At first glance the Bass 770 looks like a late 60s Mustang Fastback. On closer inspection, it becomes apparent that this is no crude live axel pony car, but a composite of 60s era muscle car design cues remixed in a pony car-like shell. While the rear and sides are clearly Mustang inspired, the front recalls Mopar classics like the Charger or Barracuda. Equus managed to resist the exaggerated styling cues of the Eleanor Mustang (from the remake film Gone In 60 Seconds), despite both being inspired by the design of the 1967 Fastback Mustang.
While the 770’s design inspiration comes clearly from past, underneath the fancy composite retro shell is very modern technology. It starts with an all-aluminum supercharged V8, the centerpiece of an aluminum frame.
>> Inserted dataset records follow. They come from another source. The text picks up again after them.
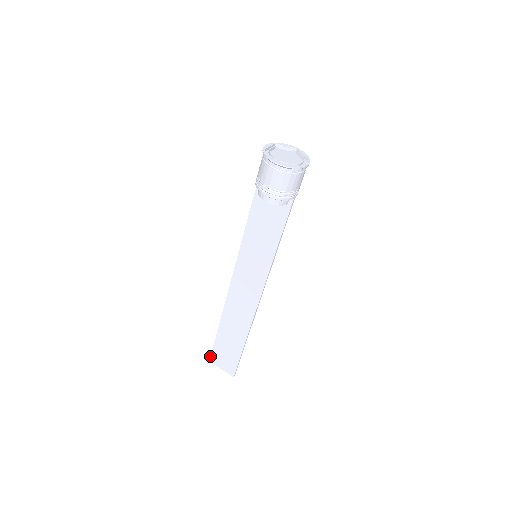
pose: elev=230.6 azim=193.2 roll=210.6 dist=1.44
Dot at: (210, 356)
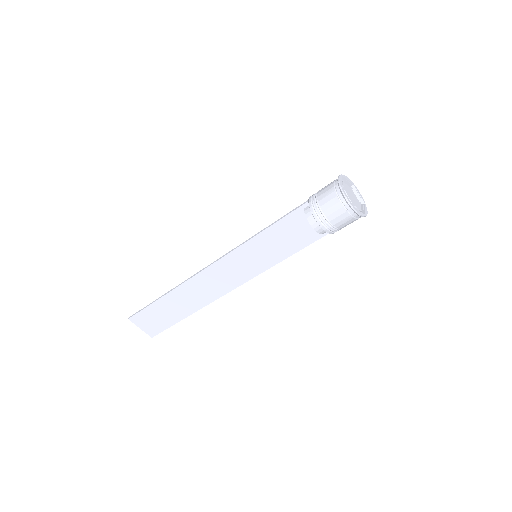
Dot at: (133, 315)
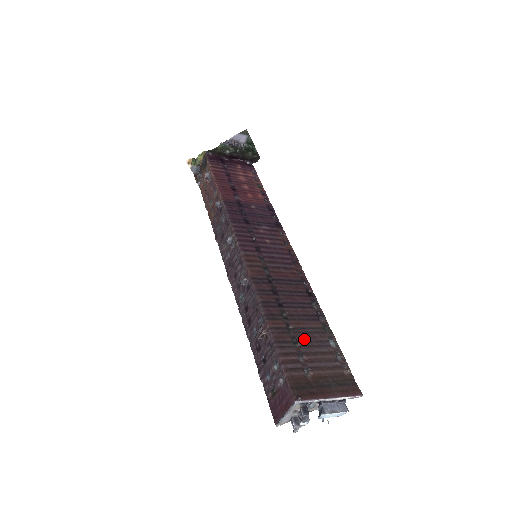
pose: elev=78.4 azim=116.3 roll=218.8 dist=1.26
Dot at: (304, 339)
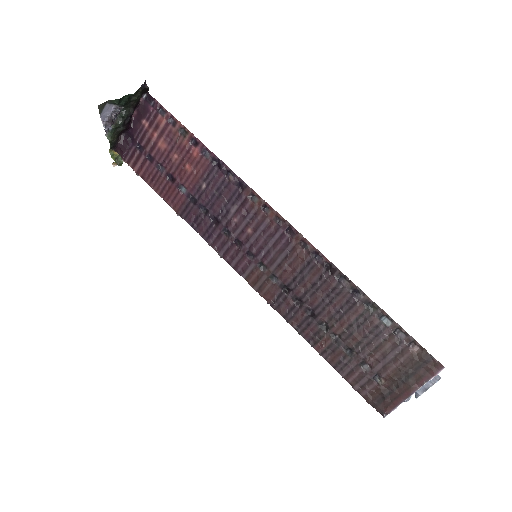
Dot at: (356, 342)
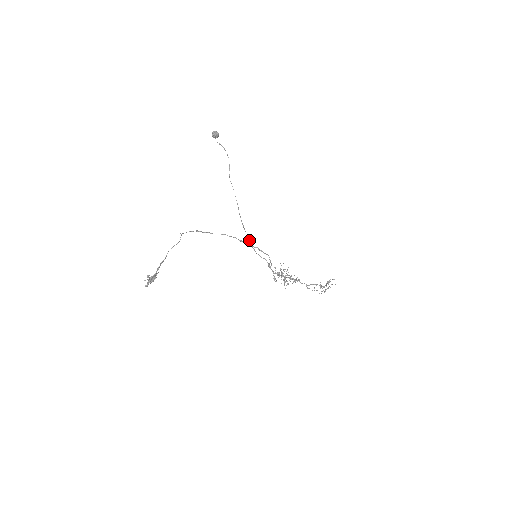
The 6.2 liter engine comes directly from the recently departed Corvette ZR1. With 640 hp, the 770 moves its 3,640 pound heft to 60 mph in the low 3 second range. The aluminum and carbon fiber lined body helps reduce flex and aids in stability should you want to approach the 770’s top speed of 200 mph.
For the moments when the road curves, a fully independent suspension helps with stability on unflattering road conditions. Moving the 6-speed dual-clutch transmission to the rear of the car improved the front to rear weight ratio, so that tail happiness of the past is better controlled. Of course with all that power wagging the tail is as simple as dropping the clutch and stepping on the gas.
In addition to being a brut, the 770 was intended to be a comfortable GT cruiser. The interior, almost lush by Mustang or Challenger standards has its share of leather surfaces with soft touch plastics and chrome accents, all tastefully executed to remind you what $253,000 can buy. The full instrumentation offers analog and digital readouts complete with a LCD screen to monitor GPS and disc based entertainments. Overall the cabin offers a hint of luxury that’s tempered with a hybrid of classic and modern ergonomics.
The 770 looks best in black, but comes in 9 other colors. In addition to exterior color choices there are 6 interior “Series” choices that determine any number of seat/interior color combinations. Very little has been published in the automotive press about the 770, despite it being available for at least a year. The car itself was over six years in the making.
For the moment the 770 is only available as a hard top coupe with a manual transmission. That could change with demand according to a Equus spokesman (most likely the addition of an optional automatic would come before any drop top). Top or topless, the 770 is attractive. Unfortunatly its way out of the price range of the average consumer. For lottery winners and loaded nostalgia lovers who won’t commit to either Chevy, Ford or MOPAR camps, the 770 offers a bit of each in a package much better than anyone could have remembered.